▸ Passage provided
Baylor launches online ‘journey through history’ regarding race

The Baylor seal is seen at the quadrangle on campus. (Photo / Baylor Marketing and Communication)

image_pdfimage_print

On Texas Independence Day, prior to the public release of a report from a commission formed to explore Baylor University’s historic links to slavery and racial injustice, the school held the first of three forums on the subject.

The first of the online “Baylor Conversation Series: Perspectives on Our History” presentations March 2 focused on slavery in America.

A subsequent discussion on March 9 will examine slavery in Texas and Baptist life, and the final forum on March 16 will look specifically at Baylor’s history and recommendations for moving forward.

Impact of ‘ubiquitous’ slavery lingers

Historians participating in the initial online discussion agreed slavery was “ubiquitous” in the early history of the United States, and its impact continues to the present.

From the time of Columbus until 1820, at least two-thirds of the millions of people who crossed the Atlantic to land in America were African, said panelist Matthew Clavin, history professor at the University of Houston.

Matthew Clavin

“The vast majority of colonists were Africans, and the vast majority of Africans were enslaved peoples” who came to the Americas against their will, Clavin said.

While demand for labor initially made slavery widespread in both the North and South, the lack of a unifying cash crop in the North led to its eventual decline in that area, he noted. In contrast, Eli Whitney’s invention of the cotton gin led to the tremendous growth of slavery in the South.

“The cotton gin not only secured slavery’s future, but also secured its growth and expansion,” Clavin said. “By the 1820s, you have slave plantations in Mexican Texas.”

▸ Data rows
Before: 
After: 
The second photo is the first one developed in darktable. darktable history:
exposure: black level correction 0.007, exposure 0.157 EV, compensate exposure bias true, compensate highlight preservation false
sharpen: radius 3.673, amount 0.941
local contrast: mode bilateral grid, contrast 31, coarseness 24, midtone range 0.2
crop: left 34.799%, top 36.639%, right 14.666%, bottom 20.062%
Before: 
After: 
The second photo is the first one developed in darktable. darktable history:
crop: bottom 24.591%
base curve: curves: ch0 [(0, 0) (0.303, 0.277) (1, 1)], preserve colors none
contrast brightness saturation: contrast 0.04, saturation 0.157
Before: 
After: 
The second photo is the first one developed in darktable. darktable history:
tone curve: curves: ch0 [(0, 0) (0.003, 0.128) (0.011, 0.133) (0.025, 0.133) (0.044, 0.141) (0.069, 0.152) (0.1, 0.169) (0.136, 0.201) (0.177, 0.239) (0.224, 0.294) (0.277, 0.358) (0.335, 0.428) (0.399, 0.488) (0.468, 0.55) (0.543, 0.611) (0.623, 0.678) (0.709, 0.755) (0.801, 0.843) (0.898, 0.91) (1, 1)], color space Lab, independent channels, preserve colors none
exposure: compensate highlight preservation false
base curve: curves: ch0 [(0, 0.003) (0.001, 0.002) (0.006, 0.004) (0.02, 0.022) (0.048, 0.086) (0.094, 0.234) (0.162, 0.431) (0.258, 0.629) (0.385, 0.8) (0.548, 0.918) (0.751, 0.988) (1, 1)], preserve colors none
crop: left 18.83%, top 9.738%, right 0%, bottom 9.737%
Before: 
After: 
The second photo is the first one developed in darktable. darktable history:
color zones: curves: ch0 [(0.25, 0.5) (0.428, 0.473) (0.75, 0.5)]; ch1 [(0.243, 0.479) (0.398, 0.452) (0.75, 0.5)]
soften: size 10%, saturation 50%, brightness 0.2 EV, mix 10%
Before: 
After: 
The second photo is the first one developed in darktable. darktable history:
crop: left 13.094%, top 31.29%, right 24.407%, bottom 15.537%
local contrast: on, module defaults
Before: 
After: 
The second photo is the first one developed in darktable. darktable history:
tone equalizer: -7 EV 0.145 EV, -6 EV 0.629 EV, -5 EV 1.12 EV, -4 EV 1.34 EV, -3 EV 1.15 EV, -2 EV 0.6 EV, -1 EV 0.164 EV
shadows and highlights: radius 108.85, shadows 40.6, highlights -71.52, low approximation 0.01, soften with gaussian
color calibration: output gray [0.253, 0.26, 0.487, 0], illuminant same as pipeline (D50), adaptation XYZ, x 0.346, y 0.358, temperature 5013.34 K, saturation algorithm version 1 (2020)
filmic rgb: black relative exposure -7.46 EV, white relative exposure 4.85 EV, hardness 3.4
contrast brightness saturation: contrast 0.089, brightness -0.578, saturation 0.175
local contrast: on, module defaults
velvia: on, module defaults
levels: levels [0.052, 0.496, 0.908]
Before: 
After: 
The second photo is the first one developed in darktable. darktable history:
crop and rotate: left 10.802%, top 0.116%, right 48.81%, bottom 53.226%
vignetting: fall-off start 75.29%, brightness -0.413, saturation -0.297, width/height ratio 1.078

▸ Task details
Answer these from the article on Baylor's history forums:
(a) On what date is the final forum, and what will it look at?
(b) At which university does Matthew Clavin teach history?
(c) From the time of Columbus until 1820, what share of the people who crossed the Atlantic to land in America were African?

▸ Solution to the exercise
(a) March 16; it will look at Baylor's history and recommendations for moving forward.
(b) The University of Houston.
(c) At least two-thirds.